5 Comments

  1. rhubarb0 October 31, 2011 / 1:10 pm

    Hey Kate
    I have two adopted brothers and an adopted niece and nephew. My brothers were very different to us, they were both black and adopted in the 70s when having a black baby in a white family was really controversial. However my mother was a fervent (still is) catholic and so she felt that by adopting black babies she would get more sympathy and attention. That sounds harsh but knowing my mother as I do now, I know that would have been one of her prime motives.

    I don’t know how my brothers felt about it all. My elder brother has always struggled with his adoption but as far as we were concerned, they were our brothers just as if they had been born to my mother. We didn’t treat them any differently and both were brought up fully as part of a large family.

    I often get told that they are not my ‘real’ brothers, which really annoys me. What makes a ‘real’ brother exactly? You can have two siblings that were borne from the same womb but not have anything in common and you can have two adoptive siblings who get on like a house on fire. As far as I am concerned, they are my real brothers and as much a part of me as my other siblings. How could they not be? We grew up together and shared experiences together in the same family.

    My elder brother however grew distant in his later years and now doesn’t have any contact with me at all. I don’t know if the fact that he is adopted makes that easier for him, but it certainly doesn’t make it any easier for me. I realise they have birth parents out there and possibly even birth siblings, but I wasn’t even around when my eldest brother was adopted and was only 3 years old when my mother brought my youngest brother home. So I’ve loved them all my life.

    I don’t think that anyone who has not experienced adoption can really know how it feels. There is this presumption that you somehow love them less or can excuse faults as the consequences of their adoption. This is an insult to all those who adopt and those who are adopted.

    Now if someone dares to say something to me about them not being my ‘real’ brothers I respond with a good punch under the ribs and retort “No, just like that wasn’t a real punch”. And yes, I have done that once to a male friend – he never mentioned it again!

    Thanks for writing about adoption on your blog, it was a lovely read and I’m glad people are happy to talk about it.

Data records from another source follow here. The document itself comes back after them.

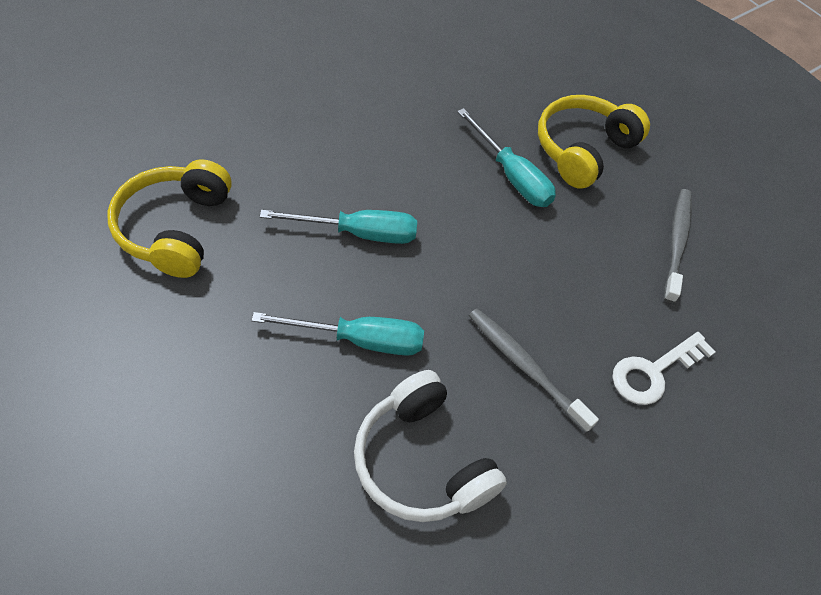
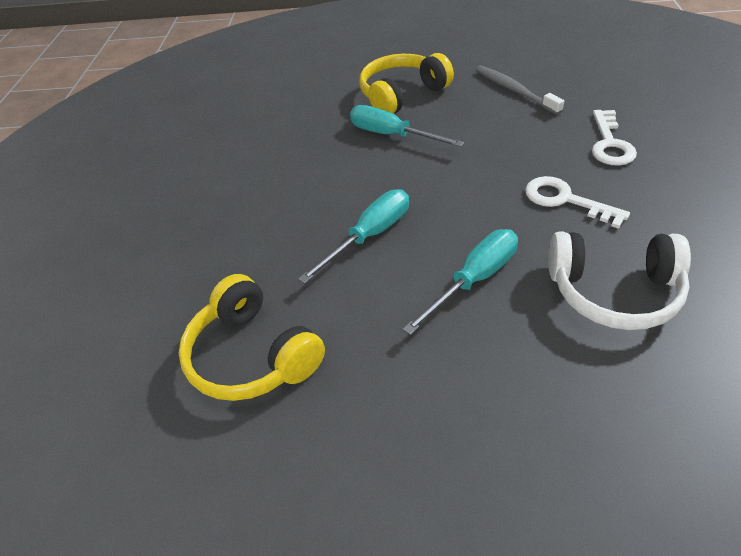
camera: 40 degrees left, 10 degrees down
(511, 176) = (392, 135): turquoise screwdriver -> turquoise screwdriver turned 150 degrees counterclockwise
(526, 367) = (565, 200): grey toothbrush -> white key
(583, 150) = (402, 95): yellow headphones -> yellow headphones turned 60 degrees clockwise

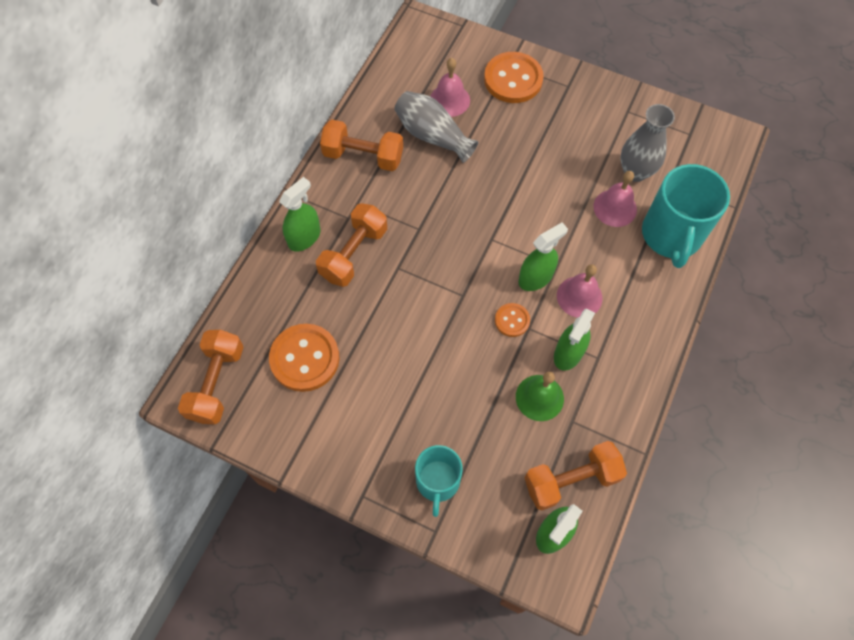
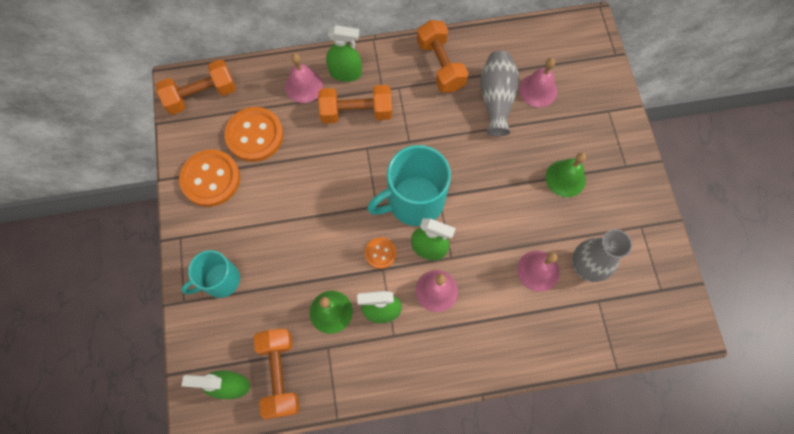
camera: 55 degrees right, 5 degrees up
(287, 282) = (304, 86): none -> pink bell
(513, 79) = (596, 122): orange button -> orange button (211, 179)
(547, 134) = (565, 178): none -> green bell
(571, 480) = (280, 374): orange dumbbell -> orange dumbbell turned 45 degrees clockwise
(671, 235) = (547, 330): turquoise mug -> turquoise mug (414, 201)

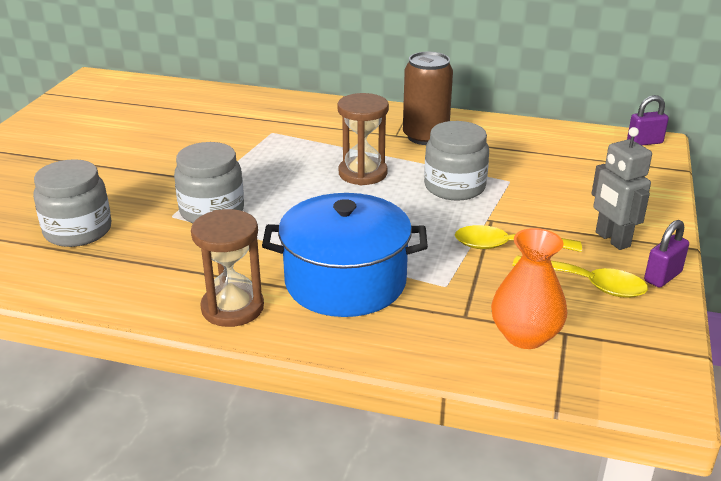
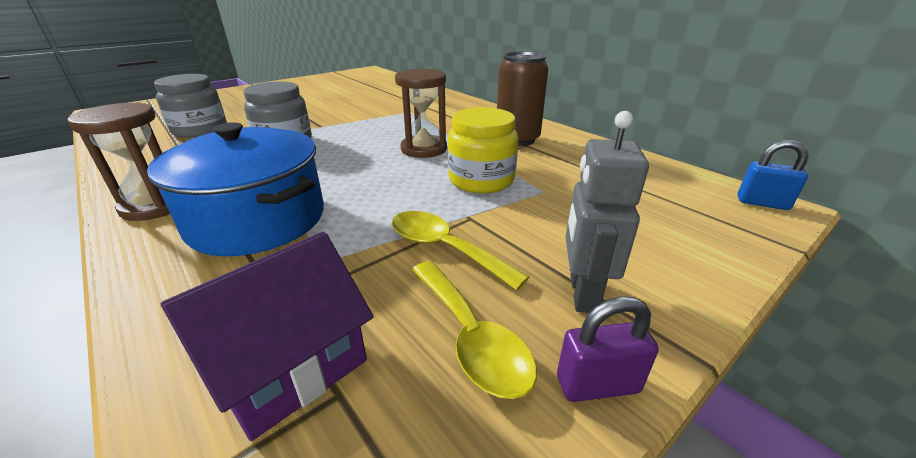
camera: 35 degrees right, 0 degrees up
(454, 187) = (481, 180): grey jar -> yellow jar
(525, 335) = (289, 366): orange vase -> purple house
(644, 142) = (762, 203): purple padlock -> blue padlock

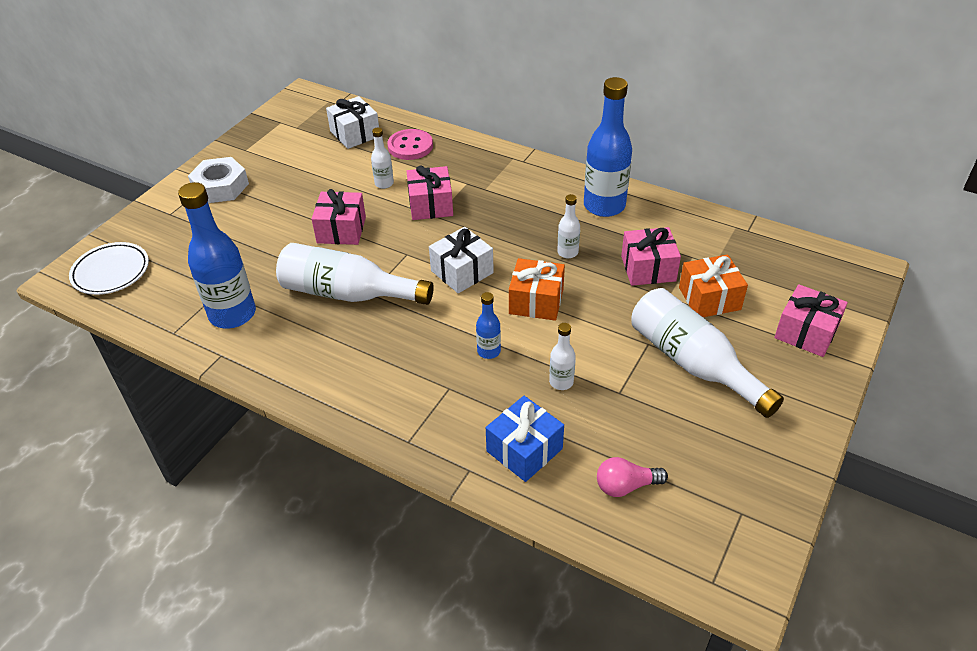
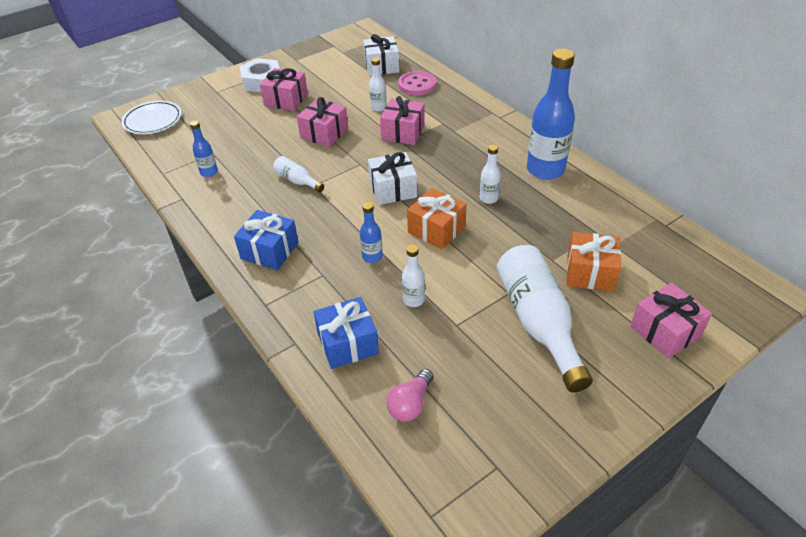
camera: 25 degrees right, 0 degrees up
(232, 314) = (209, 172): blue bottle -> blue bottle, size x0.47
(348, 293) = (297, 181): white bottle -> white bottle, size x0.47
(371, 381) = (269, 250): none -> blue gift
(626, 486) = (410, 404): pink light bulb -> pink light bulb turned 75 degrees counterclockwise
(648, 268) = (550, 231): pink gift -> pink gift (286, 100)

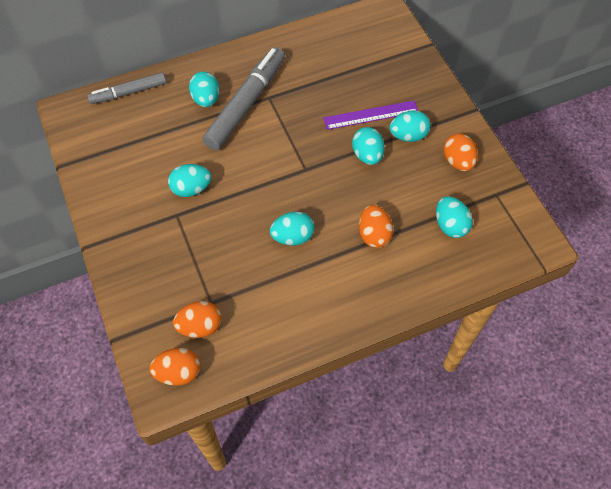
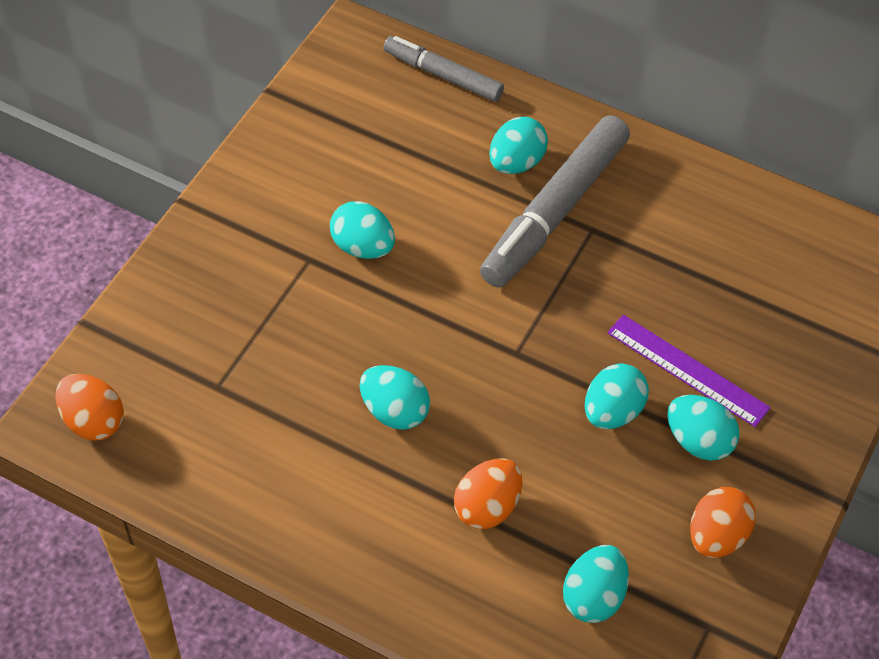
camera: 50 degrees right, 5 degrees down
(200, 326) = (174, 399): orange egg -> none
(246, 104) = (554, 211): grey marker -> grey marker turned 135 degrees clockwise

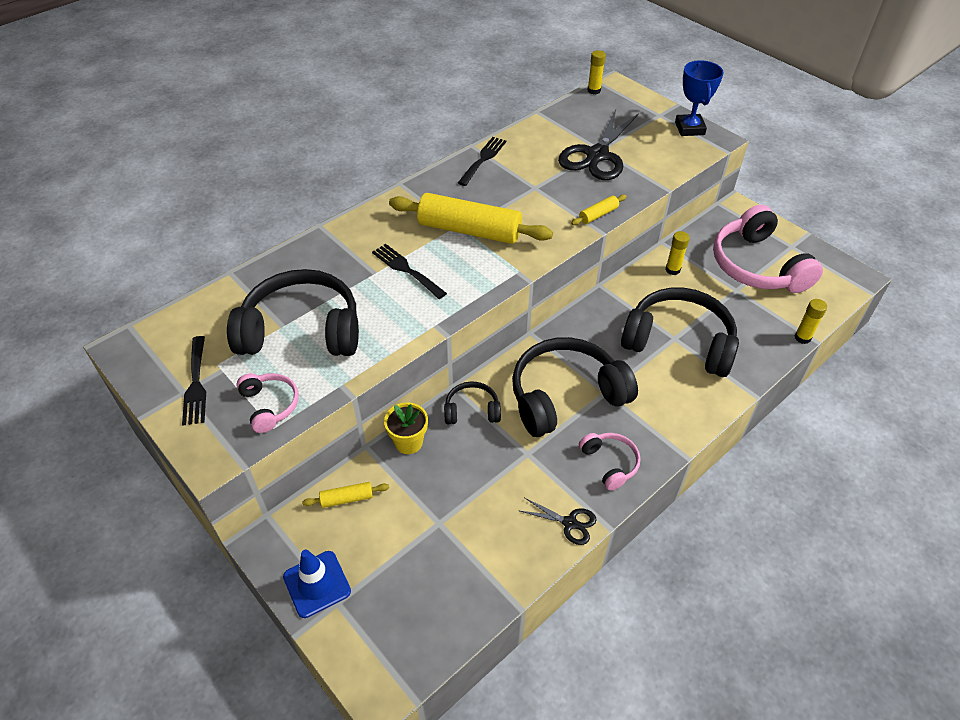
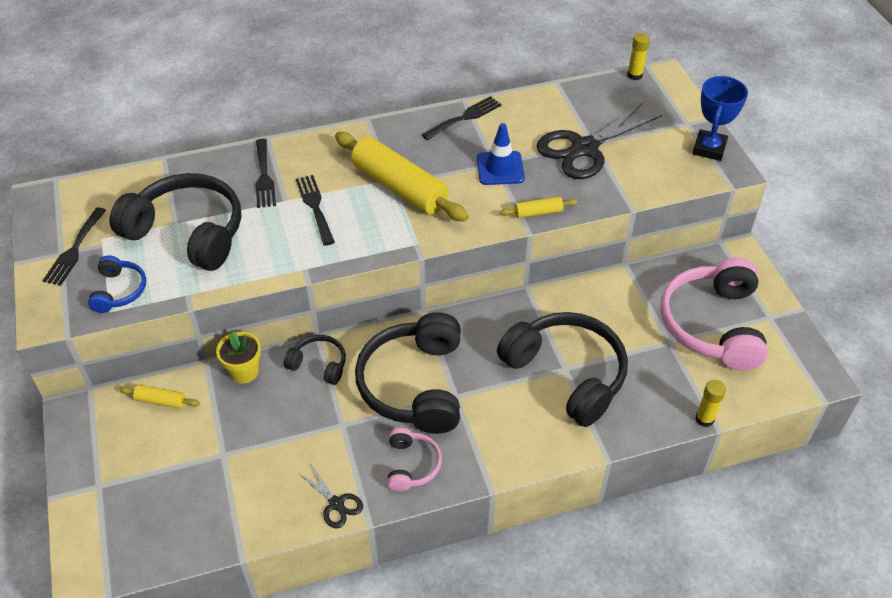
camera: 25 degrees right, 0 degrees up
(269, 405) = (119, 291): pink headphones -> blue headphones
(317, 584) = (92, 463): blue traffic cone -> blue traffic cone (500, 168)
(340, 259) = (264, 176): none -> black fork
(566, 396) = (415, 385): black headphones -> black headphones turned 90 degrees counterclockwise
(672, 270) = (615, 297): yellow glue stick -> none

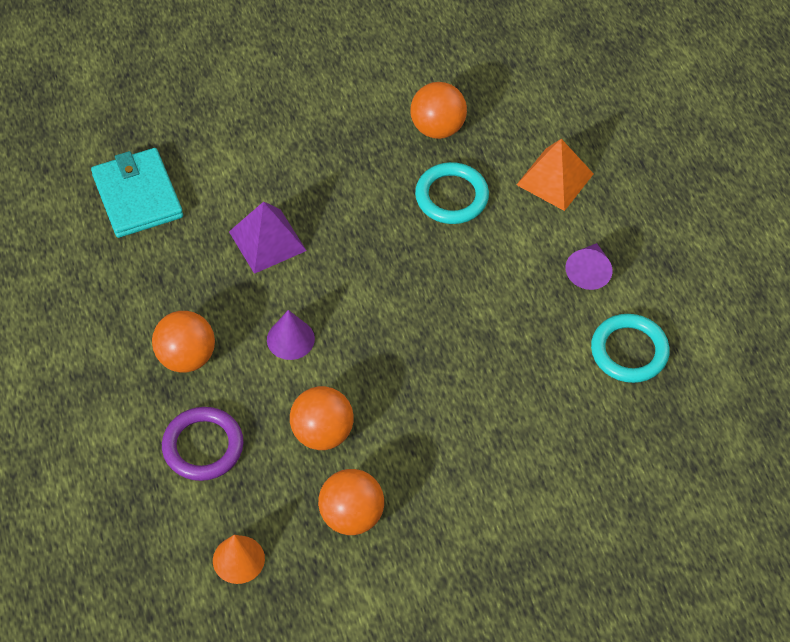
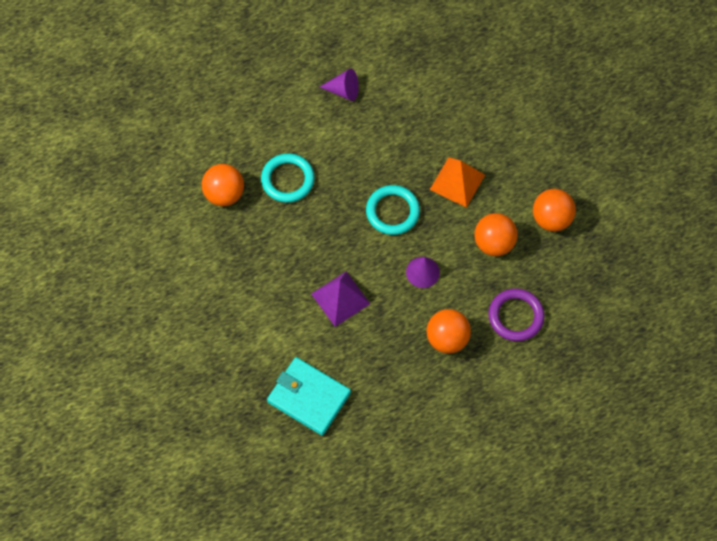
camera: 95 degrees left, 10 degrees up
(137, 196) = (309, 397): turquoise wallet -> turquoise wallet turned 60 degrees clockwise
(238, 559) = (593, 282): orange cone -> none
(555, 179) = (265, 114): orange pyramid -> orange pyramid (457, 182)
(629, 351) = (404, 65): turquoise ring -> turquoise ring (392, 211)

  2. Mummy Plum November 2, 2011 / 10:15 am

    Hello. Such an open and honest post. I do know a couple of people that are adopted, but never felt that I could ask them about it. I often wondered how they felt though. Your post gives a great insight into some of the issues and feelings adopted people and their wider families face – and I’m sure only just scratches the surface. Thanks for sharing on such a personal issue. x

  3. PollyBurns2 November 2, 2011 / 4:34 pm

    Hi Kate, what a brave post. I have a tear in my eye for you. Two thoughts: firstly, I am not adopted but often wonder(ed) if I was. I look like my mother so I know I’m not, but I am SO, SO different from her. Violence is not in the genes, don’t worry about it. Nuff said, as they say. Secondly, said mother had a child adopted before she had me and my sister. She never told us. I heard from one of her useless boyfriends when I was about 14. I know it’s true, there was other evidence. Nuff said there too. Hugs for you. Polly x

  4. kissmeteet November 6, 2012 / 8:44 pm

    I too am an adopted child, in my mid 40’s now. So many of your feelings list hit home with me, we are a tribe us adoptees, only we know that sense of loss, even when we are found. I located all my birth family when I was 40, it has its ups and downs, but more ups than downs. There is tension on one half of the family because they didnt know of my existence and I am the result of an affair, however we are working through the issues, and the other half knew about me so the door was always open, I just wished I’d knew that, Ive lost so much time not knowing my siblings of which I found 8.

    I have to consider myself very lucky – lucky that I located both birth mother and father and was accepted immediately without condition and have built bridges with my siblings despite a rocky start. I know of many adoptees whom weren’t accepted and had a 2nd rejection which must hurt like hell, the secrets of the past just couldn’t be let go for many birth mothers and they continue to live a lie without knowing how that rejection must feel.

    rhubarb0 – your comment warms my heart, how you just accepted your brothers even though they were of a different ethnicity – God Bless you for that – if the world had more of you – what a wonderful world it would be.

    God Bless ALL the adoptees and adoptive families of this world.